Regarding the lab, the specific module has its own lab that is used to practice the technique taught in the course. There are also 3 Active Directory labs that can be used by the students to practice the full lifecycle of red teaming starting from the initial phase to the domain dominance. The lab connection is using the OpenVPN file that is unique for each lab. Overall the course and the lab are amazing. The course covers a lot and broad attack vectors and techniques and the lab also contains interesting attack scenarios.
Exam
Pre-exam manual and Letter of Engagement will be provided to give information about how the exam process, the scope of engagement, objectives, and some advice. The exam duration is 48 hours to obtain the objectives and another 48 hours for reporting. As far as I know, this is the only exam from eLearnSecurity that has a short duration. Other exams such as eCPPT, eWPT, and eWPTX are 7 days long.
The scope of engagement will detail what is the initial IP range, what's in scope, and what's things allowed to do and what's not. The Exam Objectives will detail the "Necessary but insufficient conditions to pass the exam" and the expected information that needs to be written in the exam report.

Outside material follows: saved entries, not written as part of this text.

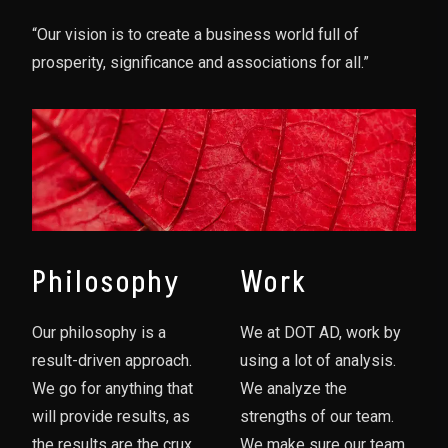
“Our vision is to create a business world full of
prosperity, significance and associations for all.”
Philosophy
Work
Our philosophy is a
We at DOT AD, work by
result-driven approach.
using a lot of analysis.
We go for anything that
We analyze the
will provide results, as
strengths of our team.
the results are the crux
We make sure our team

The exam attack scenarios are awesome. These scenarios are so far my favorite among others exam that I have done. However, the exam environment stability is a bit disappointing. The exam panel allowed the student to reset the exam environment. I took the exam on the weekend and when I tried to reset the environment, the reset process is stuck and the environment is no longer accessible. Considering the time constraint, I email support@elearnsecurity.com but it took a couple of emails for them to respond and solve the situation. The benefit of the doubt, it could be due to the weekend? no idea. I lost a lot of time and motivation to keep doing the exam in an unstable environment. eLearnSecurity did give me an "extension" of exam duration to compensate the environment issue. However, the extension is on my working days where I can't really optimize it. TLDR; I passed the exam and obtained my eCPTX on 8th January 2021.
Conclusion
I think the course is doing a good job of compiling and presenting the attack techniques and vectors for Red Team engagement. The course lab is a good place for the student to practice the theory that learned from the course. The exam itself is very enjoyable (excluding the environment issues) and challenging.